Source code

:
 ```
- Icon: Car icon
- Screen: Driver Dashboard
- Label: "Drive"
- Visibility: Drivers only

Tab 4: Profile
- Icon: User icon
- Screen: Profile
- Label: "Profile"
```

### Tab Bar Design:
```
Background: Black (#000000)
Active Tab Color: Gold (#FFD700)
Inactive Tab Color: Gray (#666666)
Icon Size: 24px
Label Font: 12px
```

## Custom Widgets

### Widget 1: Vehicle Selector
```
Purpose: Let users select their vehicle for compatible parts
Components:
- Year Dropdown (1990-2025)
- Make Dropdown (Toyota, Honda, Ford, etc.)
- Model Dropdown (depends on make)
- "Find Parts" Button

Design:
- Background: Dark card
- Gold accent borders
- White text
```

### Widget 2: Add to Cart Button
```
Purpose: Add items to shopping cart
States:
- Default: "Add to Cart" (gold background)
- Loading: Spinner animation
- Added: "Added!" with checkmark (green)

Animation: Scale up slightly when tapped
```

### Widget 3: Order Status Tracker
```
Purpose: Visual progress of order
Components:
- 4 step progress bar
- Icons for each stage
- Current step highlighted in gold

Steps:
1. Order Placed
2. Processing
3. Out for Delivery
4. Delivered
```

________________________

#### TASK DIRECTIONS:
Only lines that contain "Profile" are needed, so copy each of them from the data.

#### FINISHED TASK:
Tab 4: Profile
- Screen: Profile
- Label: "Profile"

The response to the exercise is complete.